Dudley tisked, looking up in fascinated horror. “Tsch, they never!”
“Uhu,” Harry nodded, reaching out to pick up his rapidly cooling cup of coffee and taking a sip, only to realize from the lack of sugar it was Dudley’s and setting it back down with a grimace. “I had to call up Malfoy to come identify and help contain it.”
“How’s he doing then?” Dudley asked, barely able to suppress a grin, knowing full well the pot he was stirring.
“Same as ever, smug git.”
“Still coming over for brunch on Sunday with Astoria then?”
“Yeah,” Harry deflated somewhat. “Honestly, what is my life, how did that happen? How did I end up with the Malfoys coming to my house every other month?”
“Dunno mate,” Dudley replied companionably with a shrug, “your kids get on.
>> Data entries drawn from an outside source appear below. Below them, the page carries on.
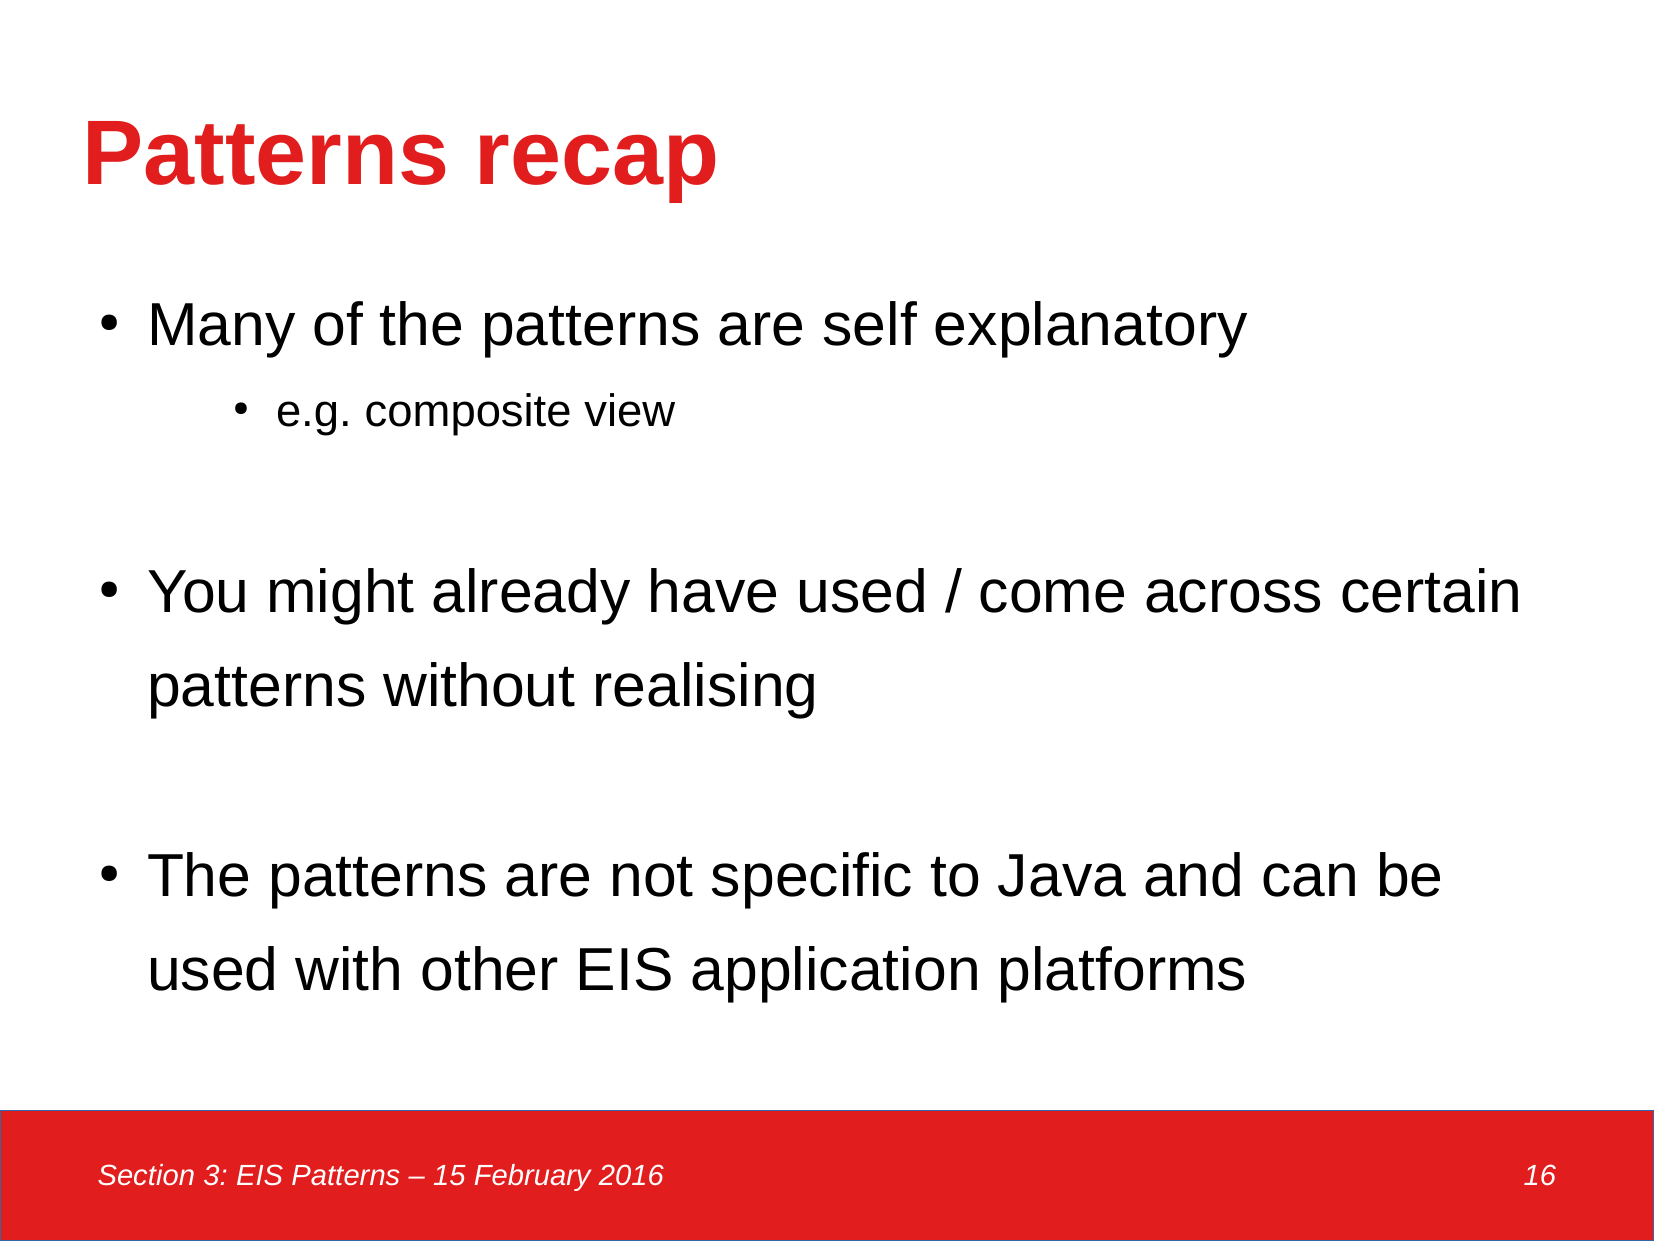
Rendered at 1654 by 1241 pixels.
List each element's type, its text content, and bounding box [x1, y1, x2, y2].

list Many of the patterns are self explanatory e.g. composite view You might already have used / come across certain patterns without realising The patterns are not specific to Java and can be used with other EIS application platforms [82, 290, 1571, 1010]
title Patterns recap [82, 49, 1571, 257]
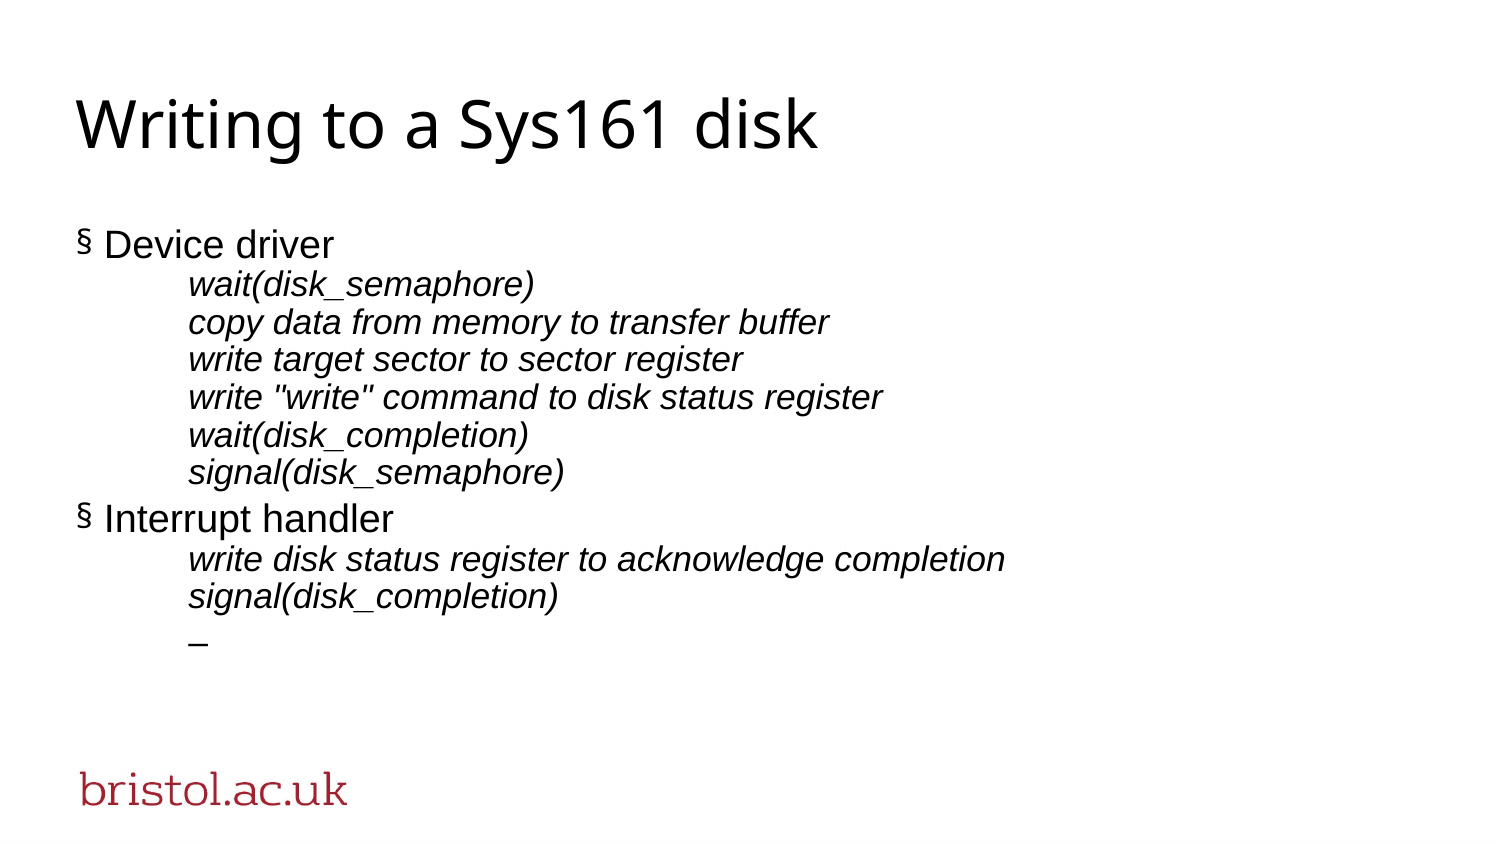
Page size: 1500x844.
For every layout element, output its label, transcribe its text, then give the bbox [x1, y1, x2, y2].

list Device driver wait(disk_semaphore) copy data from memory to transfer buffer write target sector to sector register write "write" command to disk status register wait(disk_completion) signal(disk_semaphore) Interrupt handler write disk status register to acknowledge completion signal(disk_completion) [60, 224, 1440, 699]
title Writing to a Sys161 disk [60, 44, 1440, 209]
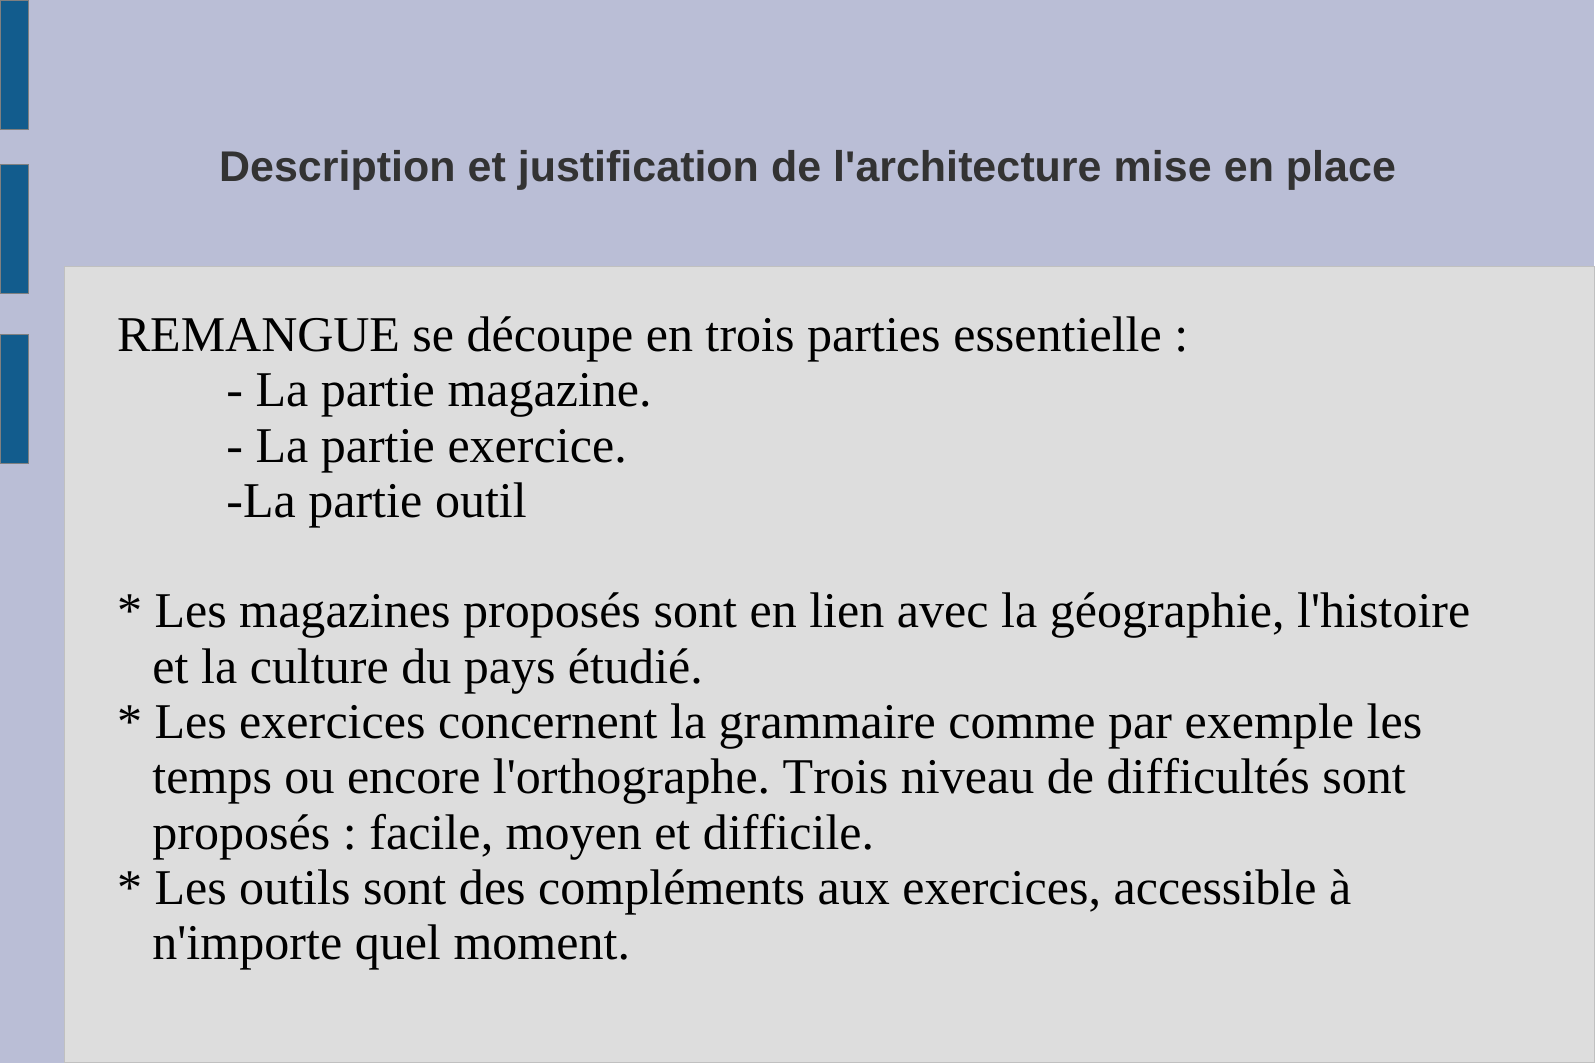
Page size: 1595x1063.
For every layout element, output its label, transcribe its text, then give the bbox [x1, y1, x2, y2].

That’s the main thing.”
“Yea, I know,” Harry relented, taking a sip from the right mug of coffee this time. “Just strange how things turn out.”
“Tell me about it,” Dudley chuckled, reaching up to affix another hanging crystal to the beam above the register.
“So what else are you doing with this place?” Harry asked, pulling a box toward himself and starting to unpack the contents. “I know Kelly wants to do her positive mind,” he gestured vaguely, “thing.”
“Mindfulness,” Dudley supplied helpfully. “Mindfulness and wellbeing classes every Thursday. And the two rooms in the back are being rented out for therapy sessions, not like, talking therapy, but like” he gestured mystically with his hands, “crystals and shit.”
“You’re really selling it,” Harry laughed and Dudley joined him.
“I know. I’m rubbish at it. Kelly’s writing me a spiel to remember. And we’ve got a psychic coming in Mondays and Wednesdays to do tarot readings and the like, and the upstairs studio is up for rent for like, classes and stuff.”
“That’s good,” Harry said, pulling a grinning garden gnome free of the confines of the Styrofoam packaging and setting it down with exaggerated care. Somehow the artist had managed to capture the malevolence of the real things in the manic gleam of their ceramic eyes. It was slightly disconcerting. “Really, Dee, it all sounds good.”
“Thanks,” Dudley said, taking in a deep breath and giving Harry a genuinely serene looking smile before turning away to find more stock to unpack. “It feels good. I suppose that’s the point of it all, really. Even if it is all guff.”
“Oh, I dunno,” Harry said, picking up one of the display crystals seemingly at random and holding it up to the window where it caught the light and began to pulse with a steady inner glow before dimming and returning to normal. “I think there’s some merit to the power of believing in happy things.”
After a while he added thoughtfully, “You know what you should sell?”
“What?” Dudley called from the back room.